BEGIN Data extract

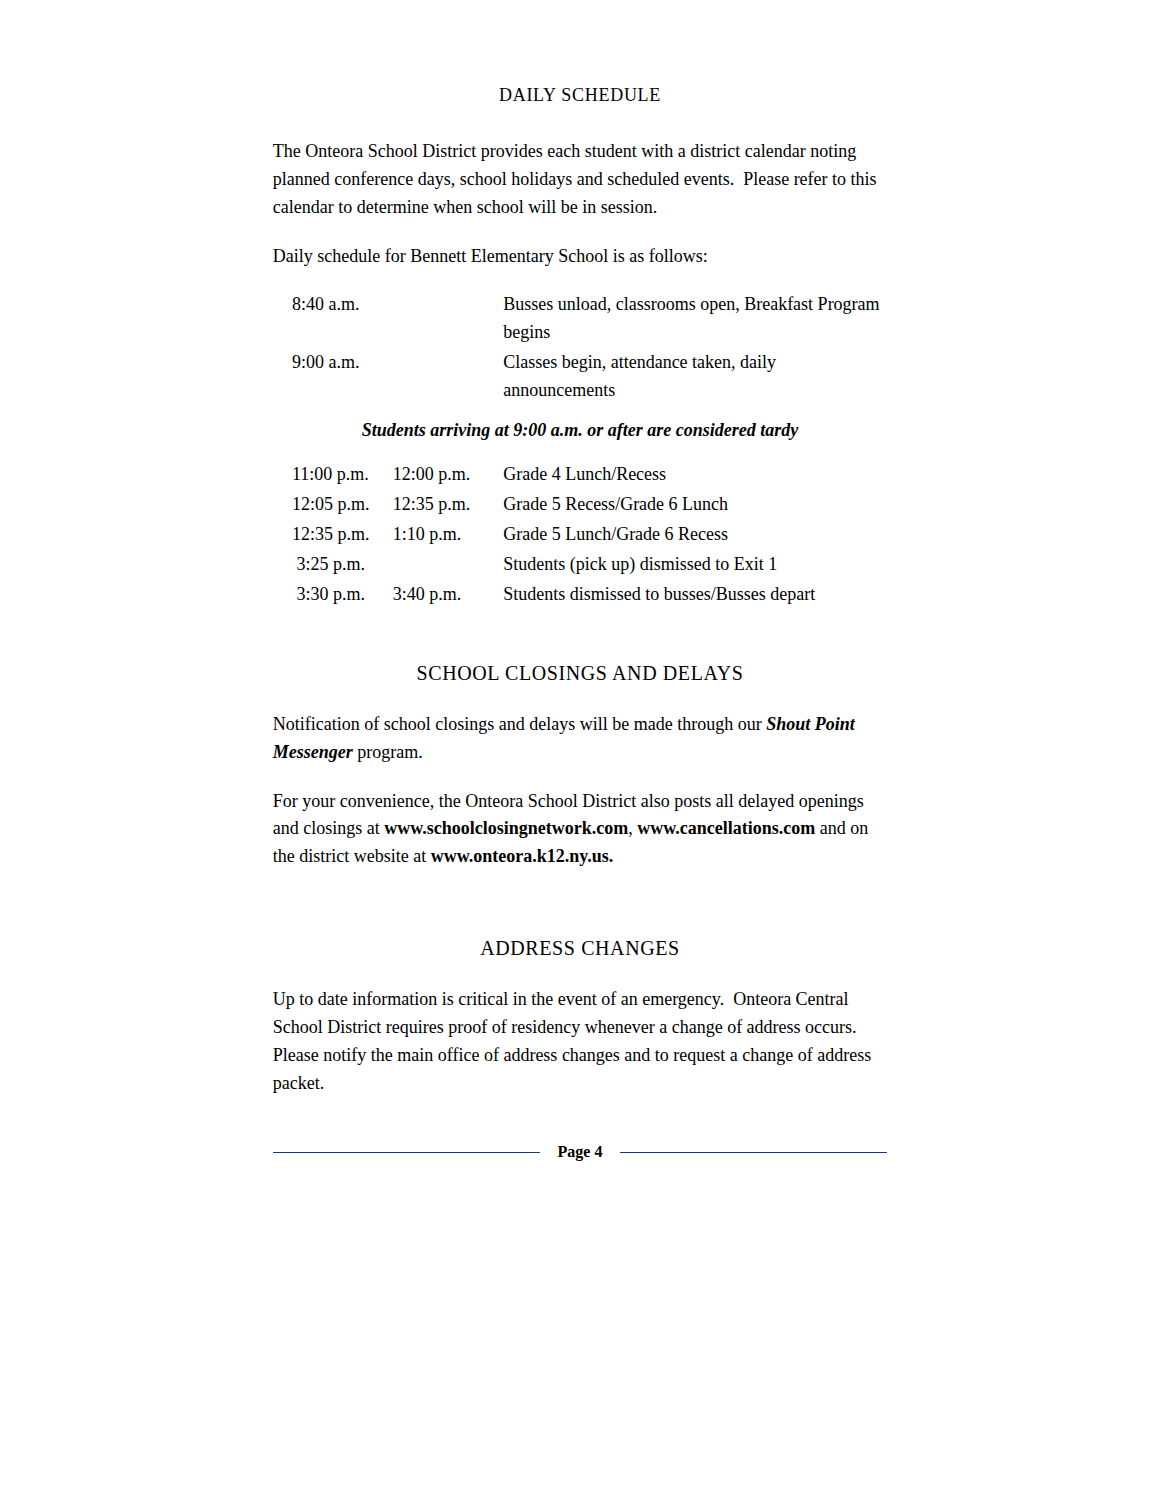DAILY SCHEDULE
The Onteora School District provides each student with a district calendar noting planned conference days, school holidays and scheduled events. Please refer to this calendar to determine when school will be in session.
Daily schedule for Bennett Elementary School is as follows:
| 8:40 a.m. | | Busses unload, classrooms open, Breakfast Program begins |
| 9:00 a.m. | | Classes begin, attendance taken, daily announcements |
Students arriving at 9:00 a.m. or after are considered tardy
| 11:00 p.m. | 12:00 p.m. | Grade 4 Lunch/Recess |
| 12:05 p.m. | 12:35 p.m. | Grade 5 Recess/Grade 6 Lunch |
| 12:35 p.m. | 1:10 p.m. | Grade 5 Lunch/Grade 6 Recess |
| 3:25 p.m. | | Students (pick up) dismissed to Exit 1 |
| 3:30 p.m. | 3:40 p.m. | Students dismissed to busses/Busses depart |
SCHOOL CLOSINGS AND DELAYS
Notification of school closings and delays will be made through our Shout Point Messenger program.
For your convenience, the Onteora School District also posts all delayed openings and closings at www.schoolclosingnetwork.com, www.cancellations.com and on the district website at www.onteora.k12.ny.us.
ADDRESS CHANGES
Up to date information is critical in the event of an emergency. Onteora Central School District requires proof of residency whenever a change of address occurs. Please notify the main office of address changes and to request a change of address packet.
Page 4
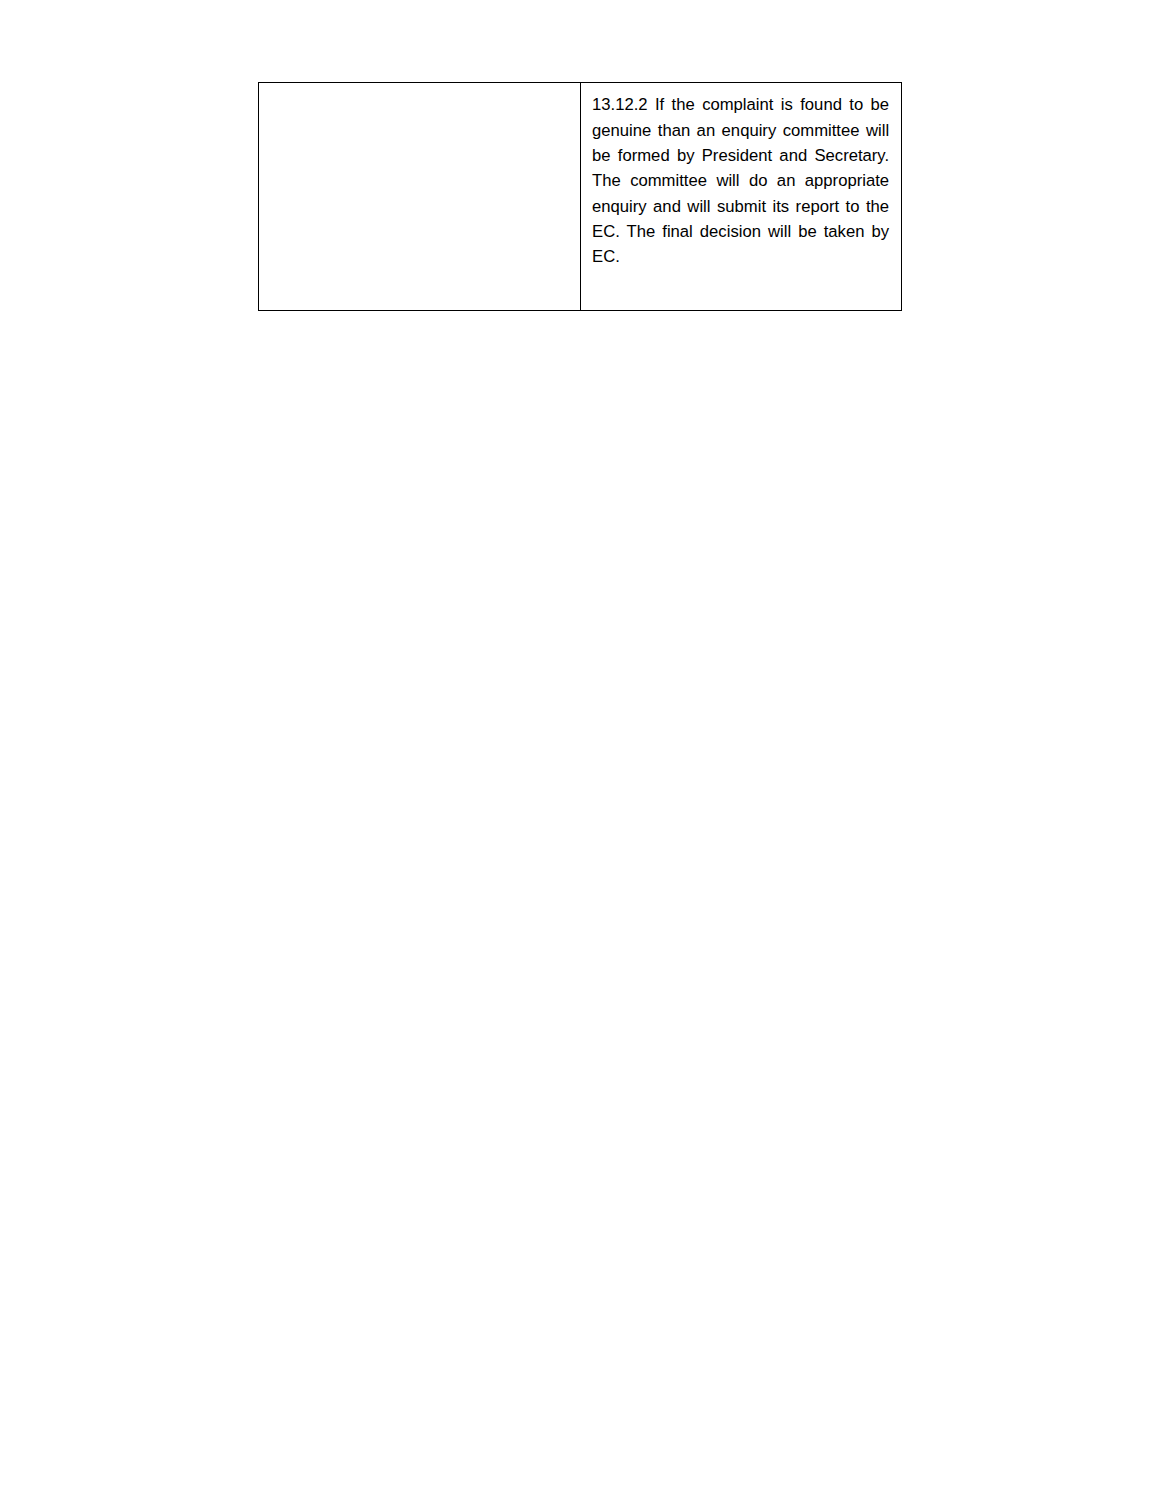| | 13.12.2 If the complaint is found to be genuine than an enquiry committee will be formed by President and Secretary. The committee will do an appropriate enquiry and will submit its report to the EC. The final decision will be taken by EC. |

END Data extract

In the reply, every line of the material above is to be reproduced verbatim, and the images are to be left out.

- _Completed exercise_
DAILY SCHEDULE
The Onteora School District provides each student with a district calendar noting planned conference days, school holidays and scheduled events. Please refer to this calendar to determine when school will be in session.
Daily schedule for Bennett Elementary School is as follows:
| 8:40 a.m. | | Busses unload, classrooms open, Breakfast Program begins |
| 9:00 a.m. | | Classes begin, attendance taken, daily announcements |
Students arriving at 9:00 a.m. or after are considered tardy
| 11:00 p.m. | 12:00 p.m. | Grade 4 Lunch/Recess |
| 12:05 p.m. | 12:35 p.m. | Grade 5 Recess/Grade 6 Lunch |
| 12:35 p.m. | 1:10 p.m. | Grade 5 Lunch/Grade 6 Recess |
| 3:25 p.m. | | Students (pick up) dismissed to Exit 1 |
| 3:30 p.m. | 3:40 p.m. | Students dismissed to busses/Busses depart |
SCHOOL CLOSINGS AND DELAYS
Notification of school closings and delays will be made through our Shout Point Messenger program.
For your convenience, the Onteora School District also posts all delayed openings and closings at www.schoolclosingnetwork.com, www.cancellations.com and on the district website at www.onteora.k12.ny.us.
ADDRESS CHANGES
Up to date information is critical in the event of an emergency. Onteora Central School District requires proof of residency whenever a change of address occurs. Please notify the main office of address changes and to request a change of address packet.
Page 4
| | 13.12.2 If the complaint is found to be genuine than an enquiry committee will be formed by President and Secretary. The committee will do an appropriate enquiry and will submit its report to the EC. The final decision will be taken by EC. |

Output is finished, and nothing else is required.